Stiesdal predicts a big future for floating wind in many geographical regions, with key enabling market conditions major population centres and (near-shore) water depths above 40 – 50m like for instance California and Japan. He quoted the floating wind capacity potential in California at more than 500 GW (source NREL). This translates potentially in 2,000,000GWh gross annual energy production potential assuming 40% capacity factor, which equals 10x the current total power generation (GWh) in this populous wealthy US state. The floating wind capacity in densely populated Japan is according the Japanese Wind Power Association 300GW.

“Floating wind has a big future in many geographical regions, like for instance California and Japan”

The TetraSpar Demo unit is financed by Dutch/UK oil & gas giant Shell through its New Energies division, and by German energy company Innogy. The two giants have 66% and 33% shares, with Stiesdal Offshore Technologies taking the remaining 1%. Danish steel construction specialist Welcon currently builds the components at their tower facilities in Give. These ready components will then be transported to the Danish port Grenaa for final assembly and mounting a 3.6MW Siemens Gamesa SG 3.6-130 DD direct drive turbine with 130-metre rotor.

Norwegian test site

The following step planned for late summer is towing the floating unit to a demonstration location in the Norwegian northern North Sea 10km off the Stavanger coast, and mooring it with three anchor lines. Stiesdal concludes: The test site has 200-metre water depth and belongs the Norway’s Marine Energy Test Centre (Metcentre). Actual testing and validation will commence later this autumn.

“Our next goal is entering the floating wind market commercially. We hope to reach a 50 – 100 US$/MWh LCOE level once we are in volume production. This would be comparable to bottom-fixed offshore wind in many parts of the world.”

Extra information

TetraBase

The Tetra concept can also be applied to bottom-fixed foundations for 10-60m water depths. The basic principles are the same as for the floating variants – factory-made modules assembled at quayside.
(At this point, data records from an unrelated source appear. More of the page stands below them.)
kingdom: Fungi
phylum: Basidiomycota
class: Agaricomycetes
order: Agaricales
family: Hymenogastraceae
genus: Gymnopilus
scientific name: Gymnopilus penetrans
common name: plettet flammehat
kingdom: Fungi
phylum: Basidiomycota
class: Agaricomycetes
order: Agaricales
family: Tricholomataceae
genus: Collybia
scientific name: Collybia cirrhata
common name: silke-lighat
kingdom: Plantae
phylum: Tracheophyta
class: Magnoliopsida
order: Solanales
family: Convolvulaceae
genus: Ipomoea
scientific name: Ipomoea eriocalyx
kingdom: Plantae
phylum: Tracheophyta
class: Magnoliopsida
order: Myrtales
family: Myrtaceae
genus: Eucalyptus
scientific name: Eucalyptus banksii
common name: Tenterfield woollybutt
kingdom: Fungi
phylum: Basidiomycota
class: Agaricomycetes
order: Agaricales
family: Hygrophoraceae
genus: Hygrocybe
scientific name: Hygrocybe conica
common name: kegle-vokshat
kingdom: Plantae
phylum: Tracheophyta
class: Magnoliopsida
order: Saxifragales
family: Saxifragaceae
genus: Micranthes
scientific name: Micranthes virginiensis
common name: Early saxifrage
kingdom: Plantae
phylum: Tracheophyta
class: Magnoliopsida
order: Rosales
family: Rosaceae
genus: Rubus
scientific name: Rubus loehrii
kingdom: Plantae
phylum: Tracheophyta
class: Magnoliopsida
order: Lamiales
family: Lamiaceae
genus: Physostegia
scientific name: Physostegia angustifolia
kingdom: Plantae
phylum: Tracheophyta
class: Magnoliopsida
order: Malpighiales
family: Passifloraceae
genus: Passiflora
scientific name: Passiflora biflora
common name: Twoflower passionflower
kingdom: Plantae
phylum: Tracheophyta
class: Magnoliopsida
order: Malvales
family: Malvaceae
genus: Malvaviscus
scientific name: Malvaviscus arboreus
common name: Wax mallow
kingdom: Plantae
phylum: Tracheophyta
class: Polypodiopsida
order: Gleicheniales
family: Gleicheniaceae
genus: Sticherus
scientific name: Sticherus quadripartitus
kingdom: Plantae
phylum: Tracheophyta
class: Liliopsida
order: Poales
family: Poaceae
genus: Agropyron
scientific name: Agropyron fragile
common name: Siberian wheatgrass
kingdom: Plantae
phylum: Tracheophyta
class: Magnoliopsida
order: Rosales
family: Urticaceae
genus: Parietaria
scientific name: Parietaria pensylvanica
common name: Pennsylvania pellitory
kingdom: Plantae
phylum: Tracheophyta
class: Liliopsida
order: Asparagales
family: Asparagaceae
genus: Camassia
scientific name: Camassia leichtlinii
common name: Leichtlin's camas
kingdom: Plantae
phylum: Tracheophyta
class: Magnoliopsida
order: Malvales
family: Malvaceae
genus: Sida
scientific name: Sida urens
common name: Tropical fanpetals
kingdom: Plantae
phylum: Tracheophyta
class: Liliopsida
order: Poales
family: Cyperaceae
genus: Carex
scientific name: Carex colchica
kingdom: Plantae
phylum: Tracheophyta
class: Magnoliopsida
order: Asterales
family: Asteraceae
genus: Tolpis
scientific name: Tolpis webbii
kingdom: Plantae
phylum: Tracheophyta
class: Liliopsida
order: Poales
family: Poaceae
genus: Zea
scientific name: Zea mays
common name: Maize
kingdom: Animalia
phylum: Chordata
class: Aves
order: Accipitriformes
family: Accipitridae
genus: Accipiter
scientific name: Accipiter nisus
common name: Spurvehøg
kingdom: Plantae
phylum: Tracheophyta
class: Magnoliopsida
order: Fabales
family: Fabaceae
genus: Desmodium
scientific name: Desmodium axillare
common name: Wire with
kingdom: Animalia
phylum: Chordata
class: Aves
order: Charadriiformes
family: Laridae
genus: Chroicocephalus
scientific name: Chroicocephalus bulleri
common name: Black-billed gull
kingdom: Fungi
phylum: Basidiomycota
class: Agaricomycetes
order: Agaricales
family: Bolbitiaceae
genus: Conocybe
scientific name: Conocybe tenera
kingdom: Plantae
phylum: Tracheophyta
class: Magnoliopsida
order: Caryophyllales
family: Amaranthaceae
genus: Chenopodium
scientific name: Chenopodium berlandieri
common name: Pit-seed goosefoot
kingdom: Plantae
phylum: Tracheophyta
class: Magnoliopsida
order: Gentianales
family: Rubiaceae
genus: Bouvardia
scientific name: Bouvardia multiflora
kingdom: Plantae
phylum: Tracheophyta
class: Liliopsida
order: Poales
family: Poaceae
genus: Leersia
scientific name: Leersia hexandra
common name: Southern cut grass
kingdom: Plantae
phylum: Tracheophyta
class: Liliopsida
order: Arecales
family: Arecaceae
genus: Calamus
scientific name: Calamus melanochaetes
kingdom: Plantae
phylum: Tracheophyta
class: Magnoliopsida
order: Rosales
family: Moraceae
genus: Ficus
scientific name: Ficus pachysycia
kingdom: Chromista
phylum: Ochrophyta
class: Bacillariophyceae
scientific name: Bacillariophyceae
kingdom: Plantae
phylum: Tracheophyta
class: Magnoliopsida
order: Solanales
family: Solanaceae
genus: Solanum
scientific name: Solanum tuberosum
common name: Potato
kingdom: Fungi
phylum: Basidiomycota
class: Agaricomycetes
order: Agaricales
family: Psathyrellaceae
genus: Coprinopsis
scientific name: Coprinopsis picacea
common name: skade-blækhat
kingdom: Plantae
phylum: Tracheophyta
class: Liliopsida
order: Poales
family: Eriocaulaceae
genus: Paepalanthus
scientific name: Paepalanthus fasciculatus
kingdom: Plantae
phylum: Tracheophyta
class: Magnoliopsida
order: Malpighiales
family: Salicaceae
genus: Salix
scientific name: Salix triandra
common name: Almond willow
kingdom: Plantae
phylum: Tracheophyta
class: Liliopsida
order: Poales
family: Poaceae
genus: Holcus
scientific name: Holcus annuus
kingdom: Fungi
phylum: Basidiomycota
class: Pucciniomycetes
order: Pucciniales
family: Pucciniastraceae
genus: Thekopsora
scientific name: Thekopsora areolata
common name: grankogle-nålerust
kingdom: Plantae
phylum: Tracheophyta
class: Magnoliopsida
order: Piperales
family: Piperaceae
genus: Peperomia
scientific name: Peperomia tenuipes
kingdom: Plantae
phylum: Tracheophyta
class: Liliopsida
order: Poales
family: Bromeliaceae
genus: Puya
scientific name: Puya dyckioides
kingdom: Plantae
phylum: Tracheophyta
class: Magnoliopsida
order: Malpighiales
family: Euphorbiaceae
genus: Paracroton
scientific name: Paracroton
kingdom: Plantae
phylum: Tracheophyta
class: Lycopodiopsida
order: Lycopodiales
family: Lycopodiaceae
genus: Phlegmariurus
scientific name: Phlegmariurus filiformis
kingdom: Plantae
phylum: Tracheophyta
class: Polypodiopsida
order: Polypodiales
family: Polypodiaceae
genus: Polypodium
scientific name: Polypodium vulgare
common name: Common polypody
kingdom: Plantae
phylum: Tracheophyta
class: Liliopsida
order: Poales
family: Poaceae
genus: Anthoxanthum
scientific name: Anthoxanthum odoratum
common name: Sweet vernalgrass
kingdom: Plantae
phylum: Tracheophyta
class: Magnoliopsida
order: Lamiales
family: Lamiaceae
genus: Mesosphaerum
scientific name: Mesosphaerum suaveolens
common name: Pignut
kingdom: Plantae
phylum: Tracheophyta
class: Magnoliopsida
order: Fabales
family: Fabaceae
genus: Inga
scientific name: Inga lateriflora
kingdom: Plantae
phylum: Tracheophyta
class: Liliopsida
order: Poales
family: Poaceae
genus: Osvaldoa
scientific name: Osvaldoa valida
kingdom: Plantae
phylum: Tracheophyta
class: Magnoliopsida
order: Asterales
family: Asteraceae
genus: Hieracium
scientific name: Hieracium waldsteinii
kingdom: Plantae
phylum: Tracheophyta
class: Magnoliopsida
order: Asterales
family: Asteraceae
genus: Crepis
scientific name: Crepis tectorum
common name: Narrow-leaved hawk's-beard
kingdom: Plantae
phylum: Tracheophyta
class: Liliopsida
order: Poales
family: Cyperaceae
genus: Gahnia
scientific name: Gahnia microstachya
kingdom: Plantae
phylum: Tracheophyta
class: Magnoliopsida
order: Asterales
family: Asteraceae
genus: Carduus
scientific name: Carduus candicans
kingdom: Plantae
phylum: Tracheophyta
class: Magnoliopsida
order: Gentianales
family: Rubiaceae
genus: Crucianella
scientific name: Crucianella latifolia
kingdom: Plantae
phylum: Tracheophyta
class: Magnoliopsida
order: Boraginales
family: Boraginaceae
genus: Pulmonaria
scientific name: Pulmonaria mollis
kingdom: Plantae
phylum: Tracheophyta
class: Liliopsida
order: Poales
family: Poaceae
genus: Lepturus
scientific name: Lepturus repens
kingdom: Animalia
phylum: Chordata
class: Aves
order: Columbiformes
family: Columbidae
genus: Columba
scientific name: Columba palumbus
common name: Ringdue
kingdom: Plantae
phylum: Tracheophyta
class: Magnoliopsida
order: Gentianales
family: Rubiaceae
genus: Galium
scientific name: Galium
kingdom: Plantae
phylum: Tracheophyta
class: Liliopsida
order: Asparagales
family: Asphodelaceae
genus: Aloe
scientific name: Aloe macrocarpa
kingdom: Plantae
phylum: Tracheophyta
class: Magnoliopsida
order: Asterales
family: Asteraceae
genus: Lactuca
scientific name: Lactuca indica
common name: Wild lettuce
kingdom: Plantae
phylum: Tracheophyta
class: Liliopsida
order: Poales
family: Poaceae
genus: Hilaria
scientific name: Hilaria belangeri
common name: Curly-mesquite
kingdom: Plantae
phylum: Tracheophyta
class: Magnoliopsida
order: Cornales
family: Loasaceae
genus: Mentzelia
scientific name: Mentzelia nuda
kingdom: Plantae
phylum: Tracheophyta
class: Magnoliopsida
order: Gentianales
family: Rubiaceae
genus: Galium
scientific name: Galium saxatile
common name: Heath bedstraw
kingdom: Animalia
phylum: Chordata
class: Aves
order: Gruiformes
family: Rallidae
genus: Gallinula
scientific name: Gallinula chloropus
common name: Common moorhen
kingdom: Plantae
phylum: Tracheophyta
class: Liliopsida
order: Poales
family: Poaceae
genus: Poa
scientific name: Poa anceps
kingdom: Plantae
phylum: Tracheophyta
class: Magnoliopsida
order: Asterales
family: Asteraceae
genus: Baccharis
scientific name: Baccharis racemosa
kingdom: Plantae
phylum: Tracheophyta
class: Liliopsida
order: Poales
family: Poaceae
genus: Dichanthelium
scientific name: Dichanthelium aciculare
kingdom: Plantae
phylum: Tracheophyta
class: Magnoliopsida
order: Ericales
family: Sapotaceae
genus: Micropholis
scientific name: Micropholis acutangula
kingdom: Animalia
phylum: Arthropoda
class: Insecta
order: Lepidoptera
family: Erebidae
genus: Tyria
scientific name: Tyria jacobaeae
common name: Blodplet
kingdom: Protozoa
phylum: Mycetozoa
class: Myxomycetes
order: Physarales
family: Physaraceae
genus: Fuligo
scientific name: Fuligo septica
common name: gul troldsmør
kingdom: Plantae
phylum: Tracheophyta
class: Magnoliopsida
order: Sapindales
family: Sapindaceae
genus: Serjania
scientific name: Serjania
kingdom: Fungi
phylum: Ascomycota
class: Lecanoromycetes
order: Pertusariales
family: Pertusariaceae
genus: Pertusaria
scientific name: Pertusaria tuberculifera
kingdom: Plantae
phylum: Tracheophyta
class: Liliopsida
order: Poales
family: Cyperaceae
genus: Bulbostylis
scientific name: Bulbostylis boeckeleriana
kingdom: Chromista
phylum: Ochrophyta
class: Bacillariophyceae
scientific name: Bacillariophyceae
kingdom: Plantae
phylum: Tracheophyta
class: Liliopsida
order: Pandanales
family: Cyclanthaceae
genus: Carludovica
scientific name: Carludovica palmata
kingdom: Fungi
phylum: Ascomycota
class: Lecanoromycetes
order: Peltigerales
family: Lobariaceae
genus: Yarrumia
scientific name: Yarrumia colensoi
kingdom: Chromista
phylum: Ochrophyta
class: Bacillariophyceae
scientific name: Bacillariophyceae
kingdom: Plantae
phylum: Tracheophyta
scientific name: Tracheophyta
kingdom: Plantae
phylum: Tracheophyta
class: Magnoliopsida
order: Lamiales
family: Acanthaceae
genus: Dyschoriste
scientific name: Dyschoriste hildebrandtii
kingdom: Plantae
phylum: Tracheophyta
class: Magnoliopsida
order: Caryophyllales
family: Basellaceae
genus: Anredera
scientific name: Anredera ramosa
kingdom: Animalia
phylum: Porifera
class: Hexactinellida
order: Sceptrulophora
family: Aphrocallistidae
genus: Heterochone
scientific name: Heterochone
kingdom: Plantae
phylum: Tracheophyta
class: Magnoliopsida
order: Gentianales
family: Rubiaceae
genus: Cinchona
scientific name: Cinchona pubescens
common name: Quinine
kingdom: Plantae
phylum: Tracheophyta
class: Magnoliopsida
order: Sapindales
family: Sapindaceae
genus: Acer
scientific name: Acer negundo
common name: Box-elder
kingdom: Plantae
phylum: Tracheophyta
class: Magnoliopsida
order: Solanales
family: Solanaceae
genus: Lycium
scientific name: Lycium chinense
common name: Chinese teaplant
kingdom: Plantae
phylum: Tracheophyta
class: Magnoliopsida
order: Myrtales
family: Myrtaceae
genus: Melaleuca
TetraBase installation process is straightforward. The foundation is set on seabed in port for turbine mounting with the aid of temporary ballast tanks. These are de-ballasted for towing to site. After arrival, these tanks are ballasted again for lowering the foundation to the seabed. Finally, the foundation is water-ballasted and the temporary tanks floated off.

The main potential for bottom-fixed foundations is today in Northern Europe and along China’s long coastline, with a major expansion potential at the US East Coast expected in the years to come. But Stiesdal does not have immediately the European market dominated by monopiles in mind for TetraBase ‘because it is very hard to compete with something as simple and efficient as monopiles.’ He elaborated further: “We might have better chances in the US, which has no ready supply chain for monopiles, with additional restrictions regarding installation noise, and other bottlenecks imposed by the Jones Act. Fresh opportunities could on the other hand arise for next generation 15MW class offshore turbines, which would require 2500-3000-tonne range monopiles and these are perhaps not easy to manufacture and install. On the other hand, the monopile foundations have over and over again proven more stretchable than expected. It may well be that in the long run we are going to see bottom-fixed monopiles out to a certain depth, and then from there onwards floating foundations, with nothing in between!”